With apologies to L.P. Hartley, Wellington is another country, they do things differently there. I've believed this for a long time, and I got what I thought was proof of it my first night there. I jumped into a taxi by the Beehive and the radio was tuned to a late session in the House.
"Gosh, I'm really not in Kansas anymore", I thought, thrilled with myself for picking such a politically engaged taxi driver. He turned up the volume and I congratulated myself even more.
You wouldn't get Auckland taxi drivers tuning into Parliament, they're all up there listening to Lovesongs 'Til Midnight and right-wing talkback.
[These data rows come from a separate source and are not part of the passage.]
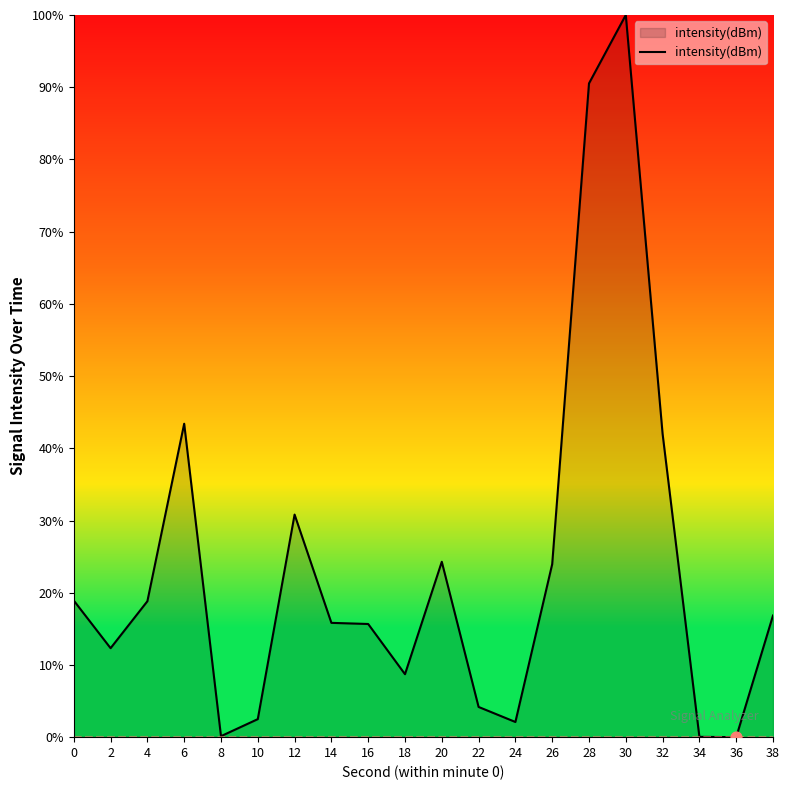

Approximately how many times larger is the value at 20 compared to 28?

0.3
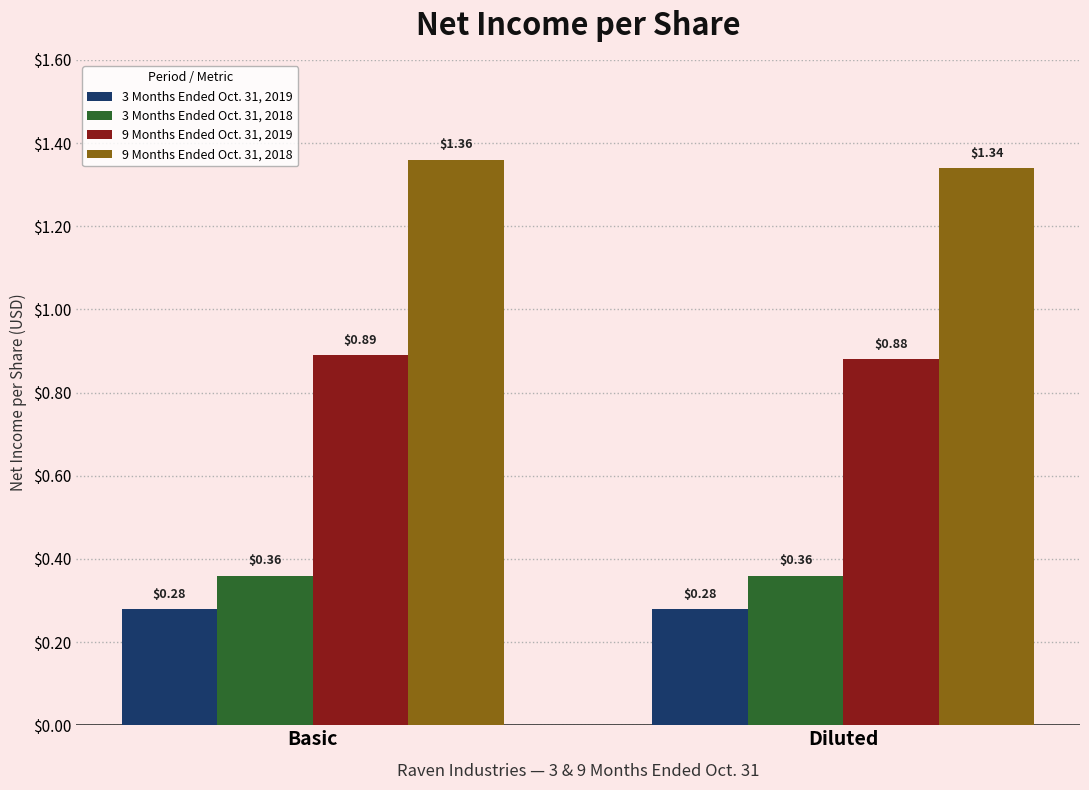

How many groups of bars are there?

2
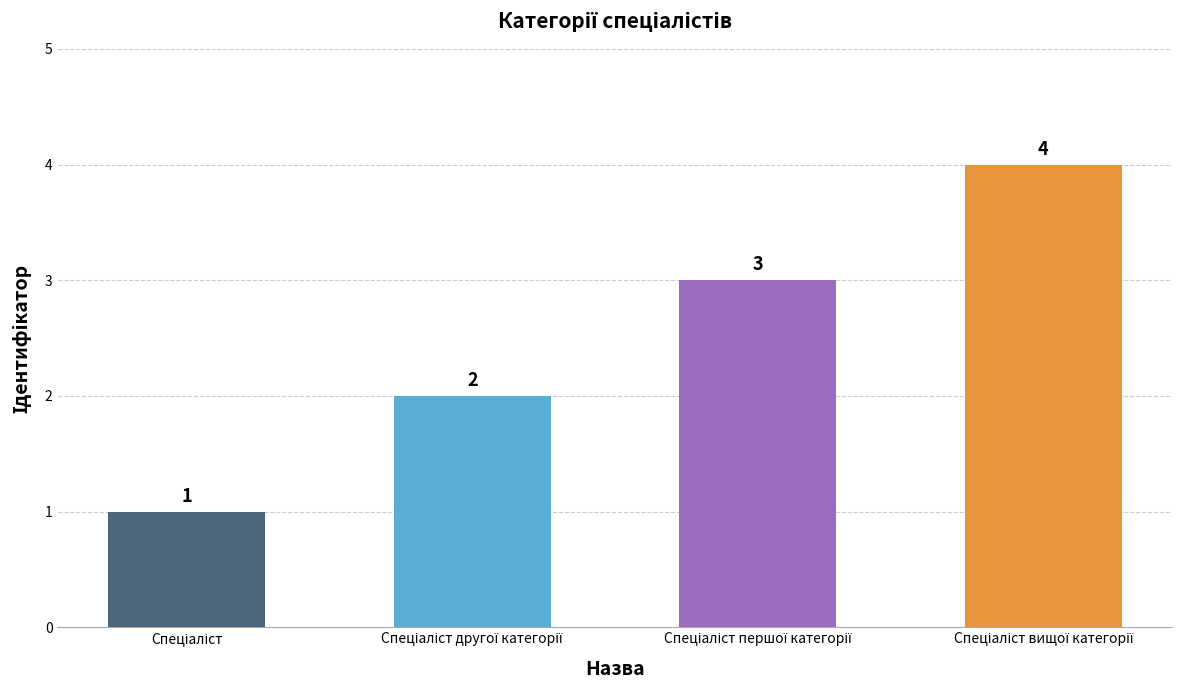

Are the bars horizontal?

No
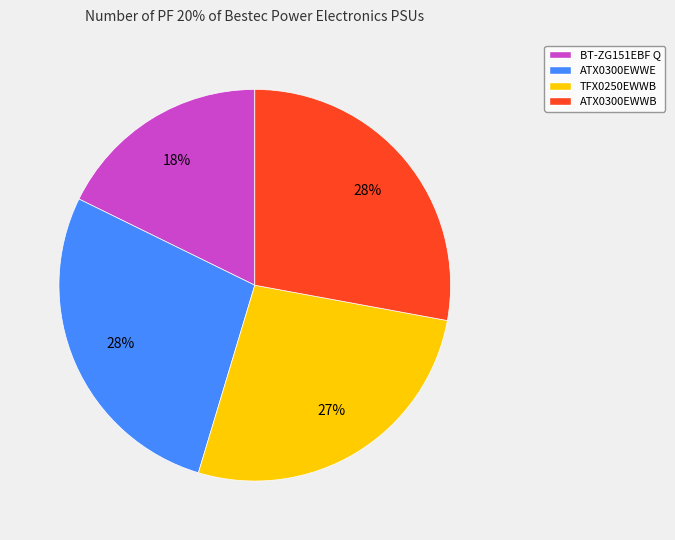

The ATX0300EWWB slice represents 28% of the pie. True or false?

True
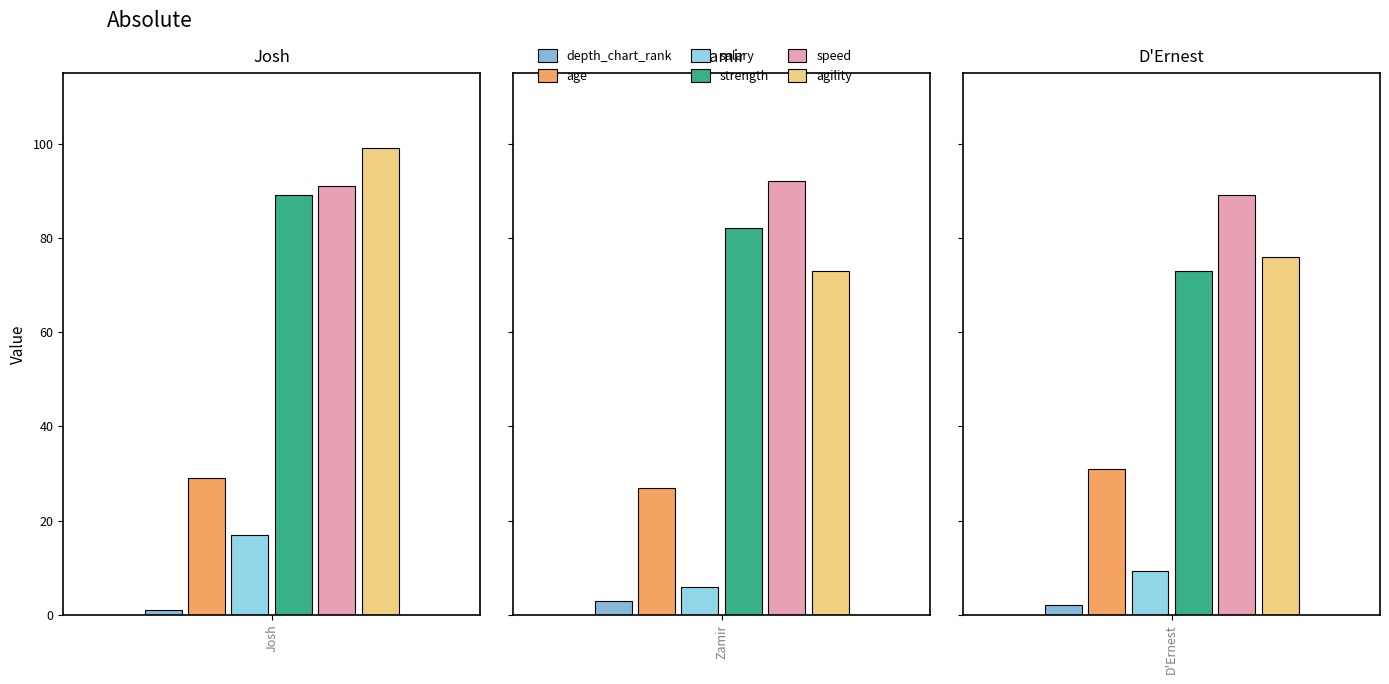

What is the minimum value shown in the chart?

1.0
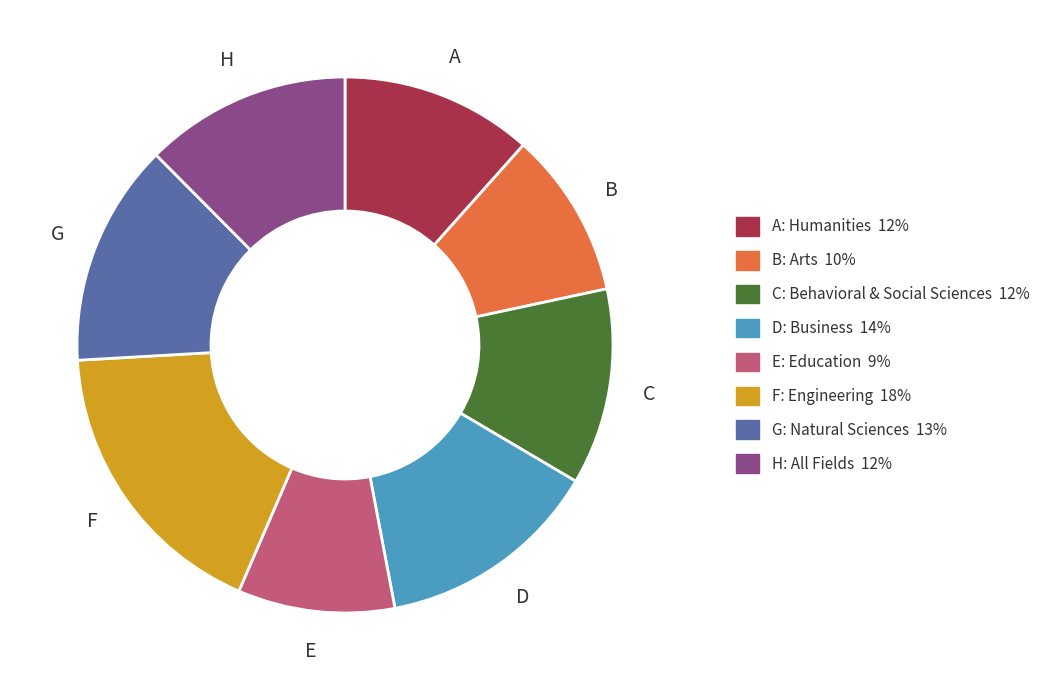

Is there a majority slice in this chart?

No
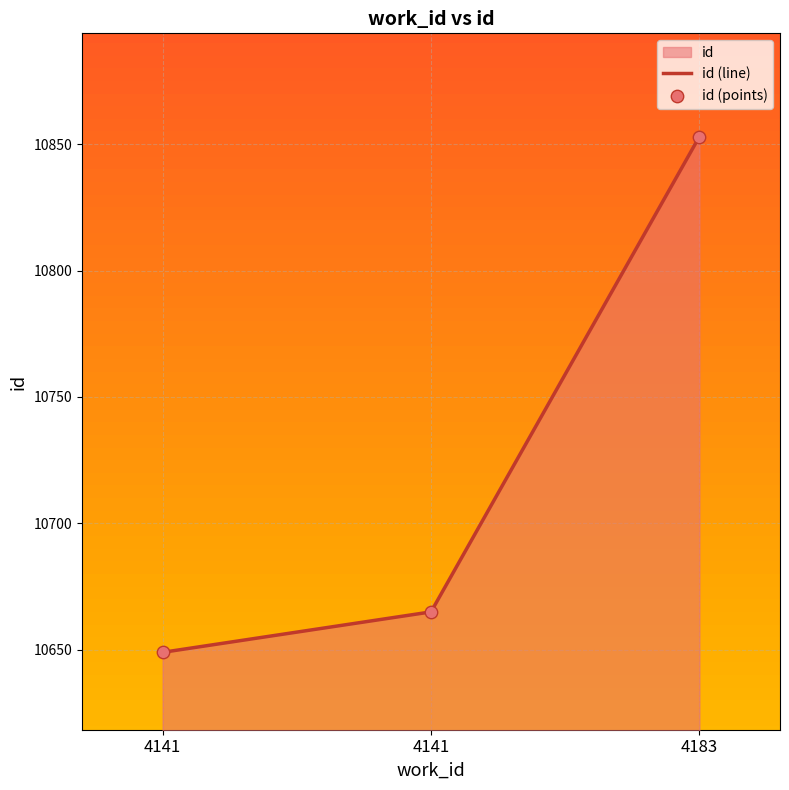

Is the value of id (line) at 4141 greater than the value of id (points) at 4183?

No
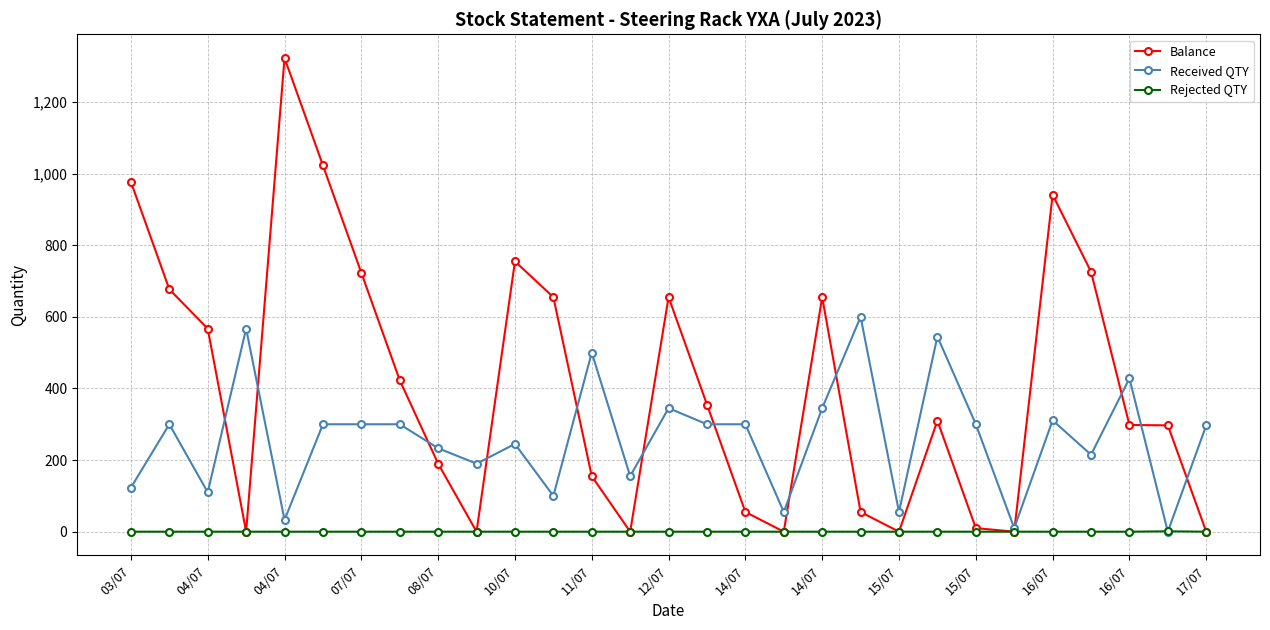

Rank the series by their maximum value, from lowest to highest.

Rejected QTY, Received QTY, Balance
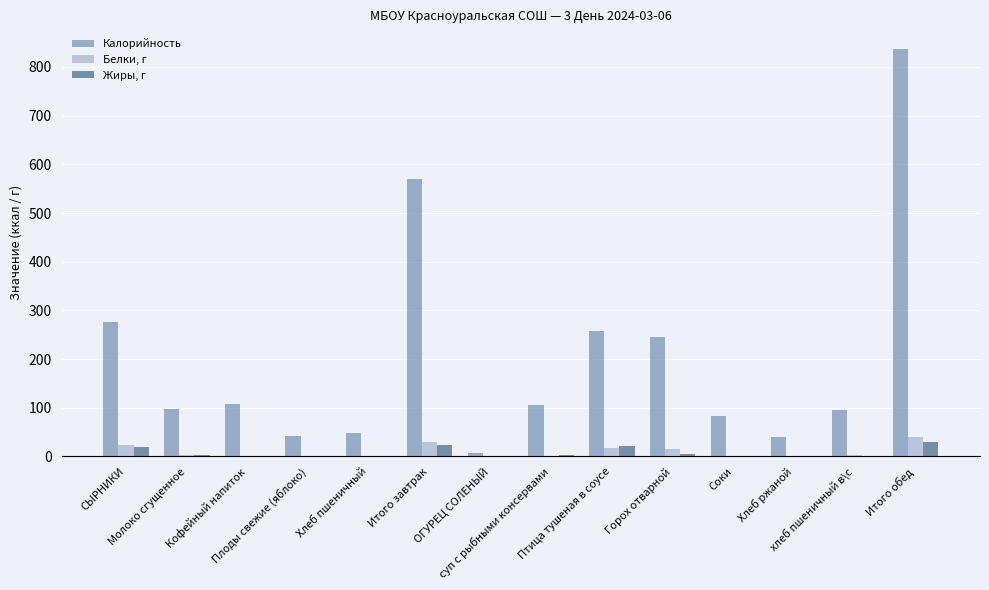

What is the maximum value shown in the chart?

837.5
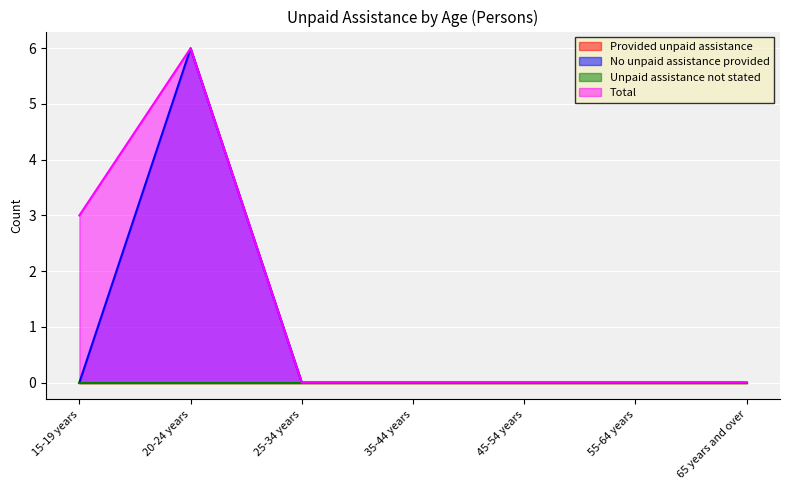

What is the maximum value shown in the chart?

6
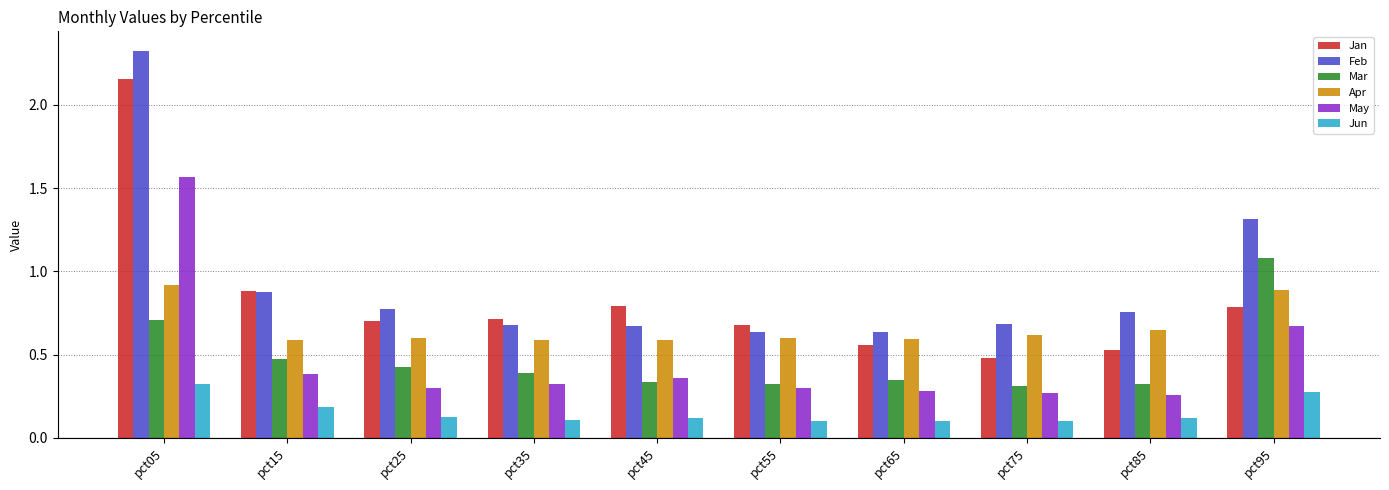

List the series in order of their peak value, lowest first.

Jun, Apr, Mar, May, Jan, Feb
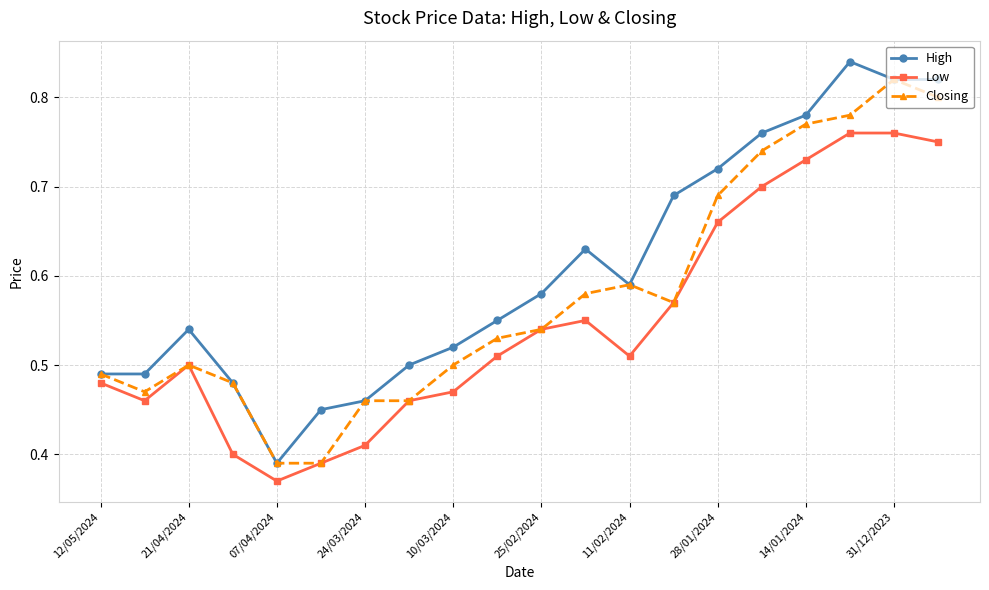

Which series has the largest total across all categories?

High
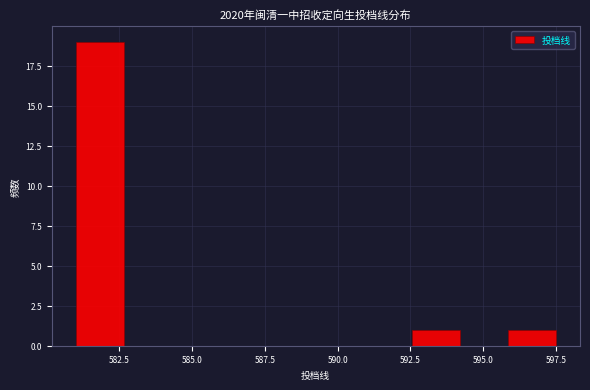

Read against the x-axis, roughly where is the centre of the tallest bar?

582.0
How wonderful Wellington is! I'm so glad I came! "Do you listen to this every night?" I asked him, ready for a full and frank discussion of the pros and cons of the parliamentary process.
"Yes, so I can hear when they finish up and get a fare," he said. He didn't tell me off for being a patronising bint, but he should have.
Cab drivers are cab drivers the world over, but there are many things that are done differently in Wellington.
Haircuts, for one thing. It's universally acknowledged that women who live in Wellington have terrible hair. Women who move to Wellington from somewhere else have especially bad hair.
They get down there, and the wind maddens them, and they get tired of trying to do their business in a Force 5 gale, and so they cut it all off, and they style it into a short sharp bob, regardless of the fact that throughout history, the short sharp bob has been proven to suit precisely two New Zealand women - Katherine Mansfield, and Rosemary McLeod.
Katherine and Rosemary aside, it's a look that is best left to women who are either teenaged or French, or preferably both. On the women of Wellington, the effect of the short sharp bob is less Josephine Baker, more prisoner cell block H.
And yet they press on gamely with their bobs, compounding the offence usually, with resin jewellery and sensible shoes. The men of Wellington, by contrast seem to be luxuriating in ever-more elaborate coifs. This must be a new thing, I didn't notice it the last time I was there.
The manes on display in the Matterhorn restaurant would have kindled the envy of Madame de Pompadour, and facial hair is on the rise as well. There'll always be the whiff of the travelling circus around such blokes, but, more power to them I say, a full head of hair does it for me.
Unfortunately, most of the male population of Wellington seems to be in the same band, so flirting can be a fairly boring pastime, unless you like Fly My Pretties, in which case you deserve all you get. Shallow sartorial differences aside though, Wellington distinguishes itself on a deeper level. I went to see an exhibition in the City Gallery that moved me to tears.
The only thing that makes me cry in Auckland is the other people who live here.
I walked along the waterfront with the seagulls, and the silly public art and the wonderful poem etched in the walls; "it's true you can't live here by chance, you have to do and be, not simply watch or describe. This is the city of action, the world headquarters of the verb", and I thought about how easy Wellington makes it all look. A glorious promenade, rolled out as easily as a ribbon, inviting me, you, whoever to come and take a walk.
There's none of that in our flashy, trashy Viaduct. Auckland wants your money, honey, but where is the love? I sat in bars and cafes late at night, talking politics and newspapers with journalists and flunkies and policy wonks. There was even mention of Chomsky at one point.
We lost the run of ourselves, I know. But that's what you do in Wellington, isn't it? You get amongst it. You talk, you walk, you get along, you imbibe all that's on offer of city life.
That relentless spirit of joiner-ism might grate up here in Auckland, where an expression of enthusiasm is the ultimate social faux pas, and we're all over it before it's even begun, but there's no shame in being part of something in Wellington. I like that. I could almost live there, if it wasn't for the hair.